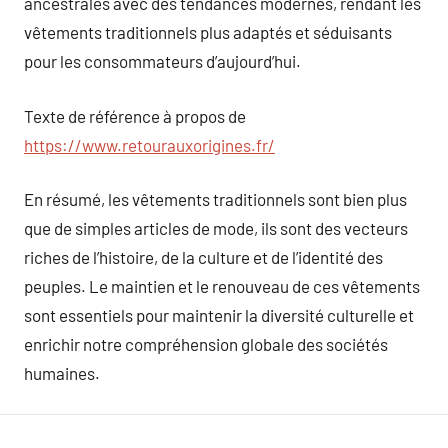
ancestrales avec des tendances modernes, rendant les
vêtements traditionnels plus adaptés et séduisants
pour les consommateurs d’aujourd’hui.
Texte de référence à propos de
https://www.retourauxorigines.fr/
En résumé, les vêtements traditionnels sont bien plus
que de simples articles de mode, ils sont des vecteurs
riches de l’histoire, de la culture et de l’identité des
peuples. Le maintien et le renouveau de ces vêtements
sont essentiels pour maintenir la diversité culturelle et
enrichir notre compréhension globale des sociétés
humaines.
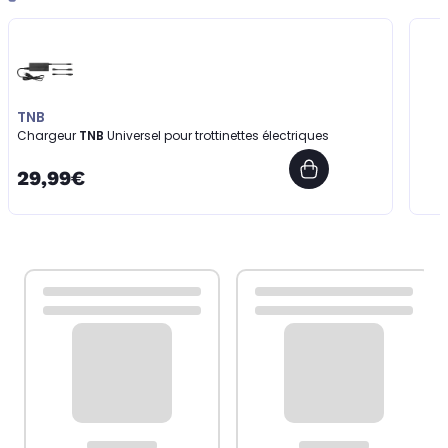
TNB
Chargeur
TNB
Universel pour trottinettes électriques
29,99€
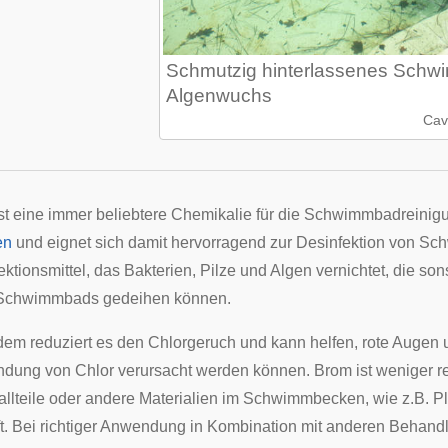
Schmutzig hinterlassenes Schw
Algenwuchs
Cav
st eine immer beliebtere Chemikalie für die Schwimmbadreinig
en
und eignet sich damit hervorragend zur Desinfektion von Sc
ektionsmittel, das Bakterien, Pilze und Algen vernichtet, die 
 Schwimmbads gedeihen können.
em reduziert es den Chlorgeruch und kann helfen, rote Augen u
dung von Chlor verursacht werden können. Brom ist weniger rea
allteile oder andere Materialien im Schwimmbecken, wie z.B. Pl
ft. Bei richtiger Anwendung in Kombination mit anderen Beha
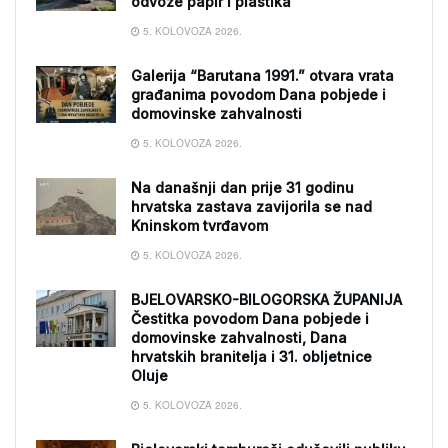
odvoze papir i plastika
5. KOLOVOZA 2026.
Galerija “Barutana 1991.” otvara vrata
građanima povodom Dana pobjede i
domovinske zahvalnosti
5. KOLOVOZA 2026.
Na današnji dan prije 31 godinu
hrvatska zastava zavijorila se nad
Kninskom tvrđavom
5. KOLOVOZA 2026.
BJELOVARSKO-BILOGORSKA ŽUPANIJA
Čestitka povodom Dana pobjede i
domovinske zahvalnosti, Dana
hrvatskih branitelja i 31. obljetnice
Oluje
5. KOLOVOZA 2026.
^^^^^^^^^^^^^^^^
**ASSIGNMENT:** When a line of the records holds the word "zahvalnosti", copy that line.

**RESULT FOR THIS TASK:**
domovinske zahvalnosti
domovinske zahvalnosti, Dana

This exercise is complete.